§ **TEXT FOR ANALYSIS**
= Beginning of Section =

IN THE HIGH COURT OF JUSTICE
BUSINESS AND PROPERTY COURTS OF ENGLAND AND WALES
ADMIRALTY COURT (KBD)

The Rolls Building
7 Rolls Buildings
Fetter Lane
London
EC4A 1NL
20 December 2024

B e f o r e :

ADMIRALTY REGISTRAR DAVISON
____________________

Between:
MARINA DEVELOPMENTS LIMITED
Claimant
- and -

OWNER(S) OF SY EXPLORER
Defendant

____________________

Digital Transcription by Marten Walsh Cherer Ltd.,
2nd Floor, Quality House, 6-9 Quality Court, Chancery Lane, London WC2A 1HP.
Telephone No: 020 7067 2900. DX 410 LDE
Email: [email protected]
Web: www.martenwalshcherer.com

____________________

Mr Joseph England (instructed by Bargate Murray) appeared for the Claimant.
Mr David Barnard (instructed by HFW) appeared for the Defendant.

Dates Of Hearing: 8 November & 20 December 2024

____________________

HTML VERSION OF JUDGMENT APPROVED
____________________

Crown Copyright ©

    ADMIRALTY REGISTRAR DAVISON:

  1. What follows are the corrected versions of two ex tempore judgments given in November and December 2024. I am promulgating them with a neutral citation number because the second judgment addresses a point which, though neither complicated nor, in the context of this claim, valuable, is nevertheless a point going to the type and character of debt that can found and justify the arrest of a vessel. It may therefore have some bearing on other cases.
  2. There are two applications before the court, although the first of them, for the reasons just discussed between me and counsel, subdivides into two parts and only the first part can be dealt with today.
  3. The first application by the defendant is dated 12 June of this year. In it, the defendant seeks an order "to have the claimant's alleged in rem claim dismissed because the court's admiralty jurisdiction to hear the claimant's alleged claim is not engaged". The second application by the defendant was issued last Friday, on 1 November. It seeks an order that the claimant's claim be struck out under CPR rule 3.4(2)(a) and/or under the court's inherent jurisdiction because there are no reasonable grounds for bringing a claim against the defendant and, secondly and consequentially, that the "SY EXPLORER", the defendant's vessel, be released from arrest.
  4. The nub of both applications is a challenge to the proposition that the defendant, Mr McIntyre, was – or reasonably arguably was – the counterparty to a contract with the claimant, who I will refer to as "MDL", for berthing at the claimant's Southampton marina and for the payment of berthing fees.
  5. In the case of the first application, the principal issue is whether Mr McIntyre falls within the jurisdiction established by section 21(4) of the Senior Courts Act 1981, i.e. is the person who would be liable on the claim in an action in personam. The words "would be liable" indicate that the meaning is "would be liable on the assumption that the action succeeds"; (see The "St Elefterio" [1957] P 179).
  6. In the second application, the question can be phrased as whether the Particulars of Claim disclose reasonable grounds for bringing the claim. The defendant says that they do not because, on the contractual issue, the case is unwinnable.
  7. The berthing fees are alleged to have been incurred when the sailing vessels taking part in the 2023 Ocean Globe Race berthed at the marina at the commencement of the race. There were 14 vessels, including the defendant's vessel SY EXPLORER. The defendant was the founder and chairman of the race. The vessels arrived on dates between 22 and 28 August 2023 and departed on 10 September 2023. On departure, MDL refused to provide clearance forms because the berthing fees, amounting to some £25,830, had not been paid. That marked the beginning of a disputatious correspondence, in the end leading to the arrest of the defendant's vessel in May 2024.

= End of Section =

§ **DATASET CONTENT**
= Beginning of Section =

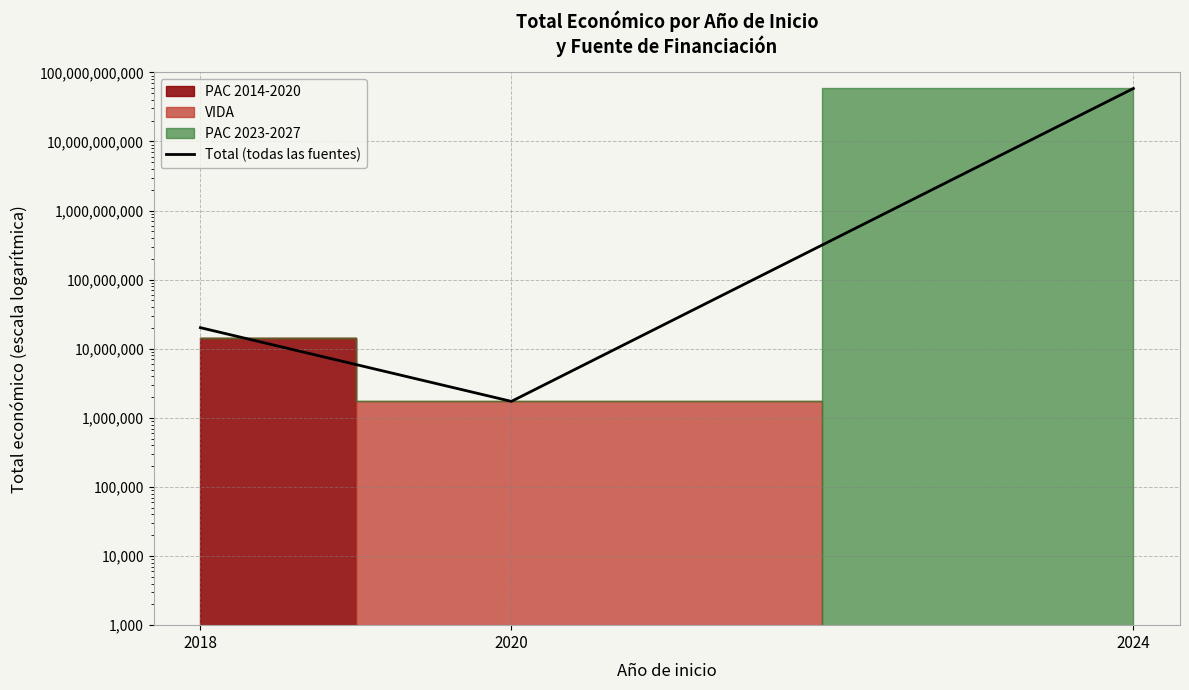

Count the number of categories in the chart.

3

= End of Section =
= Beginning of Section =

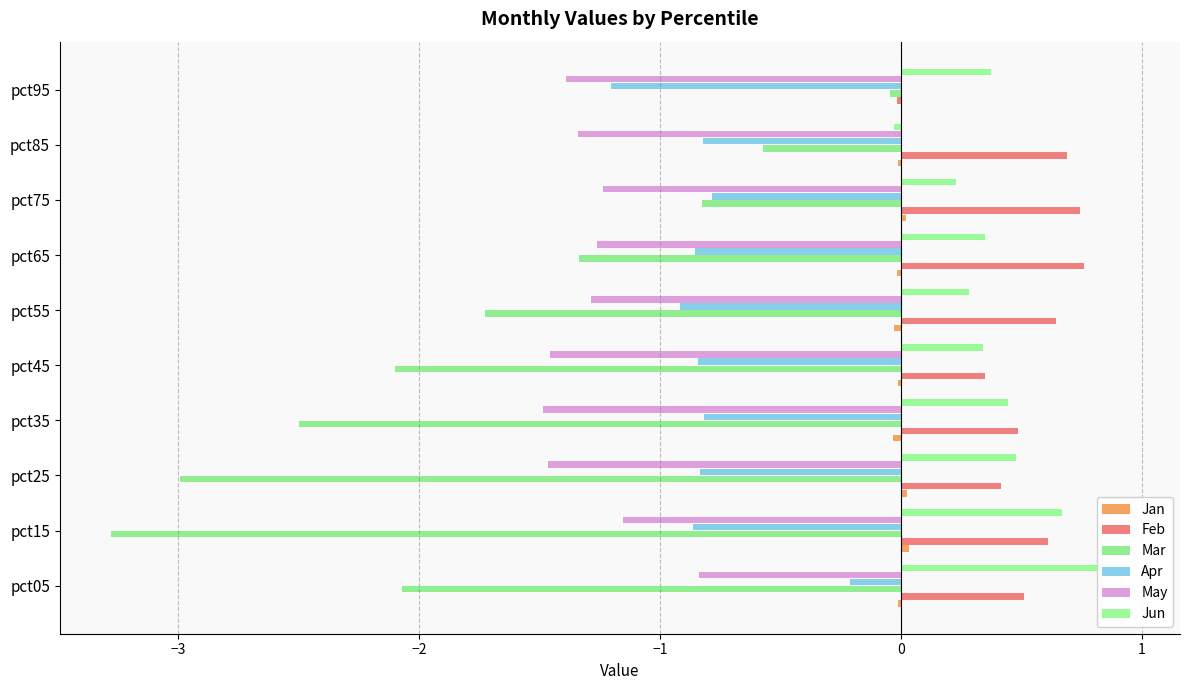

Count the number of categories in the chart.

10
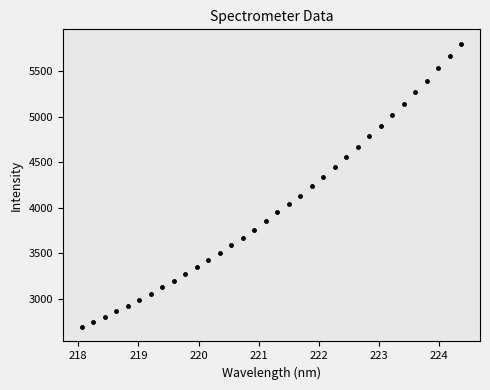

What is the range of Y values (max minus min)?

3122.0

= End of Section =

§ **EXERCISES TO COMPLETE**
[1] Name every individual person who is mentioned in the judgment.
[2] Decide whether each statement agrees with the judgment. Answer yes or no, and quote the words of the judgment that settle it. (a) The defendant's first application is dated 12 June. (b) Twelve vessels berthed at the marina for the race. (c) The vessels departed from the marina on 28 August 2023.
[3] Write out the passage of the judgment between "6. In the second" and "in May 2024.", inclusive, substituting "contentious" for "disputatious".
Rely solely on the judgment for everything that follows.

§ **ANSWERS FOR THE TASKS**
[1] Admiralty Registrar Davison, Mr Joseph England, Mr David Barnard, Mr McIntyre

[2]
(a) Yes: "The first application by the defendant is dated 12 June of this year."
(b) No: "There were 14 vessels, including the defendant's vessel SY EXPLORER."
(c) No: "The vessels arrived on dates between 22 and 28 August 2023 and departed on 10 September 2023."

[3]
6. In the second application, the question can be phrased as whether the Particulars of Claim disclose reasonable grounds for bringing the claim. The defendant says that they do not because, on the contractual issue, the case is unwinnable.
  7. The berthing fees are alleged to have been incurred when the sailing vessels taking part in the 2023 Ocean Globe Race berthed at the marina at the commencement of the race. There were 14 vessels, including the defendant's vessel SY EXPLORER. The defendant was the founder and chairman of the race. The vessels arrived on dates between 22 and 28 August 2023 and departed on 10 September 2023. On departure, MDL refused to provide clearance forms because the berthing fees, amounting to some £25,830, had not been paid. That marked the beginning of a contentious correspondence, in the end leading to the arrest of the defendant's vessel in May 2024.